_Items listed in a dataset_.
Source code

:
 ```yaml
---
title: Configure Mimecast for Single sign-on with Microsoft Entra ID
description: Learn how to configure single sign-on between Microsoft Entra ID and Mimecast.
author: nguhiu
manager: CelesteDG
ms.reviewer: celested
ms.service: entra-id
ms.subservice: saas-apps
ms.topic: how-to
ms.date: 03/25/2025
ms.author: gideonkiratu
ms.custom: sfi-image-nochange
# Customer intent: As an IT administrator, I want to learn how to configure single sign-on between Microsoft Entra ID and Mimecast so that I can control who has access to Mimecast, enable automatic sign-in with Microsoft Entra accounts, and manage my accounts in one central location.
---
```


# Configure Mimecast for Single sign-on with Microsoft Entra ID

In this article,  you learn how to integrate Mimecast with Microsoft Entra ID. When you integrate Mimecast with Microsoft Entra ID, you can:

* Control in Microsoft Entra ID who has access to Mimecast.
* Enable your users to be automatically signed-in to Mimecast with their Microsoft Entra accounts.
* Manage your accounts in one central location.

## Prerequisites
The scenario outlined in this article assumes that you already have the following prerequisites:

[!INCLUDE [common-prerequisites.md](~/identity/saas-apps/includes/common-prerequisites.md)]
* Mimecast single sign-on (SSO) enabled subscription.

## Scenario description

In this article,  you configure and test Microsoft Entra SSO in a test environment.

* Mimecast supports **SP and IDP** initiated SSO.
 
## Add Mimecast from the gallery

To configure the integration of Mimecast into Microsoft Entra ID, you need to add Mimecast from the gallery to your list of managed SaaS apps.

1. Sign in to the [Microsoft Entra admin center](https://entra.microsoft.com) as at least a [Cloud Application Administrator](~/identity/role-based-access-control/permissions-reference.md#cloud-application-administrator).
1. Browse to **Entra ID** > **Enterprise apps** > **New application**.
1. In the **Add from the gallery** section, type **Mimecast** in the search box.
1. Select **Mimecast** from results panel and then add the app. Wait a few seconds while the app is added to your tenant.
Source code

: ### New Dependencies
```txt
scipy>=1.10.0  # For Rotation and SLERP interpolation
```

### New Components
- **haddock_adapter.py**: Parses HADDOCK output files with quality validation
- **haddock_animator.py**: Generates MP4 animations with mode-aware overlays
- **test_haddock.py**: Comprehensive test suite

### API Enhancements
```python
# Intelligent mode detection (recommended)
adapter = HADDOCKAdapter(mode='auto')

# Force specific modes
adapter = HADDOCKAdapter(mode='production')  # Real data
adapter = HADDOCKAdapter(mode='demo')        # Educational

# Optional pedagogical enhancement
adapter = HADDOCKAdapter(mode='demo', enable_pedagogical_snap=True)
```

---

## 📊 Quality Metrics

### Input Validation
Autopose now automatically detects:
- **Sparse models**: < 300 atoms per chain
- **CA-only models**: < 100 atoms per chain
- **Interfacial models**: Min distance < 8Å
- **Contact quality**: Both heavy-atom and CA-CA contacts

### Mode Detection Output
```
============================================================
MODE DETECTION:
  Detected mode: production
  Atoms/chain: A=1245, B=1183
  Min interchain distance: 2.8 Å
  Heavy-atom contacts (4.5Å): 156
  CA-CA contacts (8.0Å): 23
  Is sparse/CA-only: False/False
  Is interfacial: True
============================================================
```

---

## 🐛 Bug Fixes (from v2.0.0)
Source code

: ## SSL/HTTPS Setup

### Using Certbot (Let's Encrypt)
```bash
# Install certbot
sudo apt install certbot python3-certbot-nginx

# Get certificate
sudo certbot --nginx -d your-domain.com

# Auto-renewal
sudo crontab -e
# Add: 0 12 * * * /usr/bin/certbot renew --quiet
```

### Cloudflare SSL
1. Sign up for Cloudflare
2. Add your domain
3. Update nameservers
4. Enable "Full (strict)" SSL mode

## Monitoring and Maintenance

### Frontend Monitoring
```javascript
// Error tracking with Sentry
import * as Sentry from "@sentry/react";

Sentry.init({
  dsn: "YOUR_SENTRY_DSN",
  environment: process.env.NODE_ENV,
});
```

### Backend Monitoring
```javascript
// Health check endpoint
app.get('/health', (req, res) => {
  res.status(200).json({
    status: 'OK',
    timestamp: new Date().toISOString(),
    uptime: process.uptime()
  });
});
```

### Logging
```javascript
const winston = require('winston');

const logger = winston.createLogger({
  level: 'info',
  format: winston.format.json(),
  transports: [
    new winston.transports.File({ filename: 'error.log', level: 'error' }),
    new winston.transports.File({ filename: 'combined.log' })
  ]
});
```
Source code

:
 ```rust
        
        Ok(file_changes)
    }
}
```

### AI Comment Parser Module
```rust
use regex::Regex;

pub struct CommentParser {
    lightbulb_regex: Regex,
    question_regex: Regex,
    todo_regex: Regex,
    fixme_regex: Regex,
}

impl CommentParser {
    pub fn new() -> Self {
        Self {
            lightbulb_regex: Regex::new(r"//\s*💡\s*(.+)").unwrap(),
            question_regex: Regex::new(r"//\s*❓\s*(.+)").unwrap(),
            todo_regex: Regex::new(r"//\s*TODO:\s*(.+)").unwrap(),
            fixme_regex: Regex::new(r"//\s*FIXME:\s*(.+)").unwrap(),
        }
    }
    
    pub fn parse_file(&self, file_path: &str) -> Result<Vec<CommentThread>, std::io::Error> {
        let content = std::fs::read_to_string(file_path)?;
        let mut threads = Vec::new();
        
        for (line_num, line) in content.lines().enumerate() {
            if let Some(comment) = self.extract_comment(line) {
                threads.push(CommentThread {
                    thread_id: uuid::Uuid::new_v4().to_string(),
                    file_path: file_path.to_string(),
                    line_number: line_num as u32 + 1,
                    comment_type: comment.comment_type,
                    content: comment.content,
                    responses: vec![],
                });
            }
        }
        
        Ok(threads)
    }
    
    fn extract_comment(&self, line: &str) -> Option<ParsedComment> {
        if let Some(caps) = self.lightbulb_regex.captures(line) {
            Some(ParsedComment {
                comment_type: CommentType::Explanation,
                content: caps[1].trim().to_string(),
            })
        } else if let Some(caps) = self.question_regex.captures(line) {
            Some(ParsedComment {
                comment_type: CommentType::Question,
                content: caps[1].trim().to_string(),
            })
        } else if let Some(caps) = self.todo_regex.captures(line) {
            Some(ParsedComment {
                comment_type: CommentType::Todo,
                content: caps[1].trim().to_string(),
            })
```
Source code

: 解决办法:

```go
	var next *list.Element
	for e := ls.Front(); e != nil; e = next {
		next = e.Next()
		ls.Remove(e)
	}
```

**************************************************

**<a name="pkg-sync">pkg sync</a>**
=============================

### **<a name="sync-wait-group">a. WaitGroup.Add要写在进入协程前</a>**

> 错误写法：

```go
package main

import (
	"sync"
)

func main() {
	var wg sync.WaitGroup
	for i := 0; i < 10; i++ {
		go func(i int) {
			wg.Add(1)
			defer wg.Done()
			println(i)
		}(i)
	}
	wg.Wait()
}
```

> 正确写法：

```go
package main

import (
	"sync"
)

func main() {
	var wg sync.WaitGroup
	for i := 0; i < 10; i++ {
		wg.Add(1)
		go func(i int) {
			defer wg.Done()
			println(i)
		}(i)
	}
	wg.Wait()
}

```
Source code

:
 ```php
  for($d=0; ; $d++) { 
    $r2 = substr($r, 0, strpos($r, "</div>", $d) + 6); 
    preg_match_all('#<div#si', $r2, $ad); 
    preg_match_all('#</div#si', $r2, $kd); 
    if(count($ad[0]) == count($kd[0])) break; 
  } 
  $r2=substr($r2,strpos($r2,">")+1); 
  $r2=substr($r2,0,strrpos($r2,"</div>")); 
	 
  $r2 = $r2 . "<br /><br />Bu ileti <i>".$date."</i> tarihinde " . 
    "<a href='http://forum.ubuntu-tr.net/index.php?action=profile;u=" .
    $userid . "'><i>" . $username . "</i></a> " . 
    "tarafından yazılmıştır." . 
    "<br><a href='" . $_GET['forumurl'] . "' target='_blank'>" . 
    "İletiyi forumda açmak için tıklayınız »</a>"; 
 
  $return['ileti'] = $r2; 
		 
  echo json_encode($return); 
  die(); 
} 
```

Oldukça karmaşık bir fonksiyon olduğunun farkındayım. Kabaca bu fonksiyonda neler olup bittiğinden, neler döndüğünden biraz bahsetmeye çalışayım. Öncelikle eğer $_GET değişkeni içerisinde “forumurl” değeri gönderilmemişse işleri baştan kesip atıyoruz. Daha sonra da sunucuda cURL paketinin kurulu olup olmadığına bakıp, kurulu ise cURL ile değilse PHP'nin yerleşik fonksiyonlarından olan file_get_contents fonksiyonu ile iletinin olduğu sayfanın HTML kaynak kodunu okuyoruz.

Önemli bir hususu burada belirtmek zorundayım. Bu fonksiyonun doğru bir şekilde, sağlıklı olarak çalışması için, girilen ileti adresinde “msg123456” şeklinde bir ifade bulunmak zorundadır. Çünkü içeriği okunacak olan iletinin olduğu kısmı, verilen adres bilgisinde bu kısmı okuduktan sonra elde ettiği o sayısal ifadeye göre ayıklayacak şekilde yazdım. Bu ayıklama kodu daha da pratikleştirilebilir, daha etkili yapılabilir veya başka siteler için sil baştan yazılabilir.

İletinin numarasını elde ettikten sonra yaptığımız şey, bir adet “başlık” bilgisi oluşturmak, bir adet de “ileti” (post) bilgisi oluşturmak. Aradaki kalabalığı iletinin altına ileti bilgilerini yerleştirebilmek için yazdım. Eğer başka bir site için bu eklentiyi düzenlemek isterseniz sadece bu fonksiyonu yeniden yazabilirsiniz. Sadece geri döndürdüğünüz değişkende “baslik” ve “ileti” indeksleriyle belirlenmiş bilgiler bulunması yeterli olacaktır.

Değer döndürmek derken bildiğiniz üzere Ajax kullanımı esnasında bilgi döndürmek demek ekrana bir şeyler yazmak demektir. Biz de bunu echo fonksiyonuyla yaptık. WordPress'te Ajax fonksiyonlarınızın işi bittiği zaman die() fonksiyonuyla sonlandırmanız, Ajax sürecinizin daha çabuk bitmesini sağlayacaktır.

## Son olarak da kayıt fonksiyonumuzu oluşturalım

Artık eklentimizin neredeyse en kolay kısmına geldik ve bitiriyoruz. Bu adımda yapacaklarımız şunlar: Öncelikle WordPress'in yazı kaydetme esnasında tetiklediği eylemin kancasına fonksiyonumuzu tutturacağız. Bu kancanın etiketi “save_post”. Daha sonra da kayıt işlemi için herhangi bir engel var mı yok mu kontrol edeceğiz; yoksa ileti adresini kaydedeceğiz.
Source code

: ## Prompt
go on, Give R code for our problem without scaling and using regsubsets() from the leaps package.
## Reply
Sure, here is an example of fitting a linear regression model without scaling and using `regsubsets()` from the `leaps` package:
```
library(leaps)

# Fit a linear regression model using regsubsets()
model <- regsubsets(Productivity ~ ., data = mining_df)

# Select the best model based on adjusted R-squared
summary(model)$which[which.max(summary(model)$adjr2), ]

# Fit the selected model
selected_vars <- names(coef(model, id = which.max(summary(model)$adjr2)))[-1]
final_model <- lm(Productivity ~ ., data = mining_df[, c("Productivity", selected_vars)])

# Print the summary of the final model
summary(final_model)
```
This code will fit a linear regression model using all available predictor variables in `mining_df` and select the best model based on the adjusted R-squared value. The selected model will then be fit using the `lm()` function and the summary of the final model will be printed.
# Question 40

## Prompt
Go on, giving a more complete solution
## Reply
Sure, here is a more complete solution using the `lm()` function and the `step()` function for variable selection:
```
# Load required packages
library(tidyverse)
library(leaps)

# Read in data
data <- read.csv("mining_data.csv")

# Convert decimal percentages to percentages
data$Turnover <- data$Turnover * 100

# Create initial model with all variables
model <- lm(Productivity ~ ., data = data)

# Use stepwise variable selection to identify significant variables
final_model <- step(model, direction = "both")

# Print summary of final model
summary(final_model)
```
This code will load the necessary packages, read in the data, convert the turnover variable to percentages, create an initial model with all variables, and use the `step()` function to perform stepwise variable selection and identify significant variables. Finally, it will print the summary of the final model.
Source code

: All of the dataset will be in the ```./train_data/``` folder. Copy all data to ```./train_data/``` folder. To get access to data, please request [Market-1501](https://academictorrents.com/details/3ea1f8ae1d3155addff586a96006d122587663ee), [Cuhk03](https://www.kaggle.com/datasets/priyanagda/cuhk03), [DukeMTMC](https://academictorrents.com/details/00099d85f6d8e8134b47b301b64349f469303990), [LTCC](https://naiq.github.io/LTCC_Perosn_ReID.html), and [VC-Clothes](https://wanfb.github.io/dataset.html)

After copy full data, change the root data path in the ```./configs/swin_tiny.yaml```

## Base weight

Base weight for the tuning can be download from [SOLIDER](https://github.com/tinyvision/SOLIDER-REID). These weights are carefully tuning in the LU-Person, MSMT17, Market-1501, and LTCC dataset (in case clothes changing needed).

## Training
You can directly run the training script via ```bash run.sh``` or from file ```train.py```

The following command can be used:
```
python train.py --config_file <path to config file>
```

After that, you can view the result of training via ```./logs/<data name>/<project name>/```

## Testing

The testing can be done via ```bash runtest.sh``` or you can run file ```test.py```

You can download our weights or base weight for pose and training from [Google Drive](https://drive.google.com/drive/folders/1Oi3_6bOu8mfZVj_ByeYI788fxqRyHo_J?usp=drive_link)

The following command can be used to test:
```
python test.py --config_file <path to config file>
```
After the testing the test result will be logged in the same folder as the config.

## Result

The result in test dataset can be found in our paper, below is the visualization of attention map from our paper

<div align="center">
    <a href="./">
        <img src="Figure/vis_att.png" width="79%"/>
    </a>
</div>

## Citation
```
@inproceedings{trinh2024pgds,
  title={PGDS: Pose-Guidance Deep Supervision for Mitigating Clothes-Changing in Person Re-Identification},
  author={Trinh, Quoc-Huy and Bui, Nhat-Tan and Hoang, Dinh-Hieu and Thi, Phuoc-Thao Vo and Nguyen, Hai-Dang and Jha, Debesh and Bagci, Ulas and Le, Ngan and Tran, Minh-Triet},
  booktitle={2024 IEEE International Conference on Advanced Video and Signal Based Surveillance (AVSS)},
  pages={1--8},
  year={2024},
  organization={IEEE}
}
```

_Work order_. If a line in the records above contains the string "strpos", copy that line out.

_Reply_.
    $r2 = substr($r, 0, strpos($r, "</div>", $d) + 6); 
  $r2=substr($r2,strpos($r2,">")+1); 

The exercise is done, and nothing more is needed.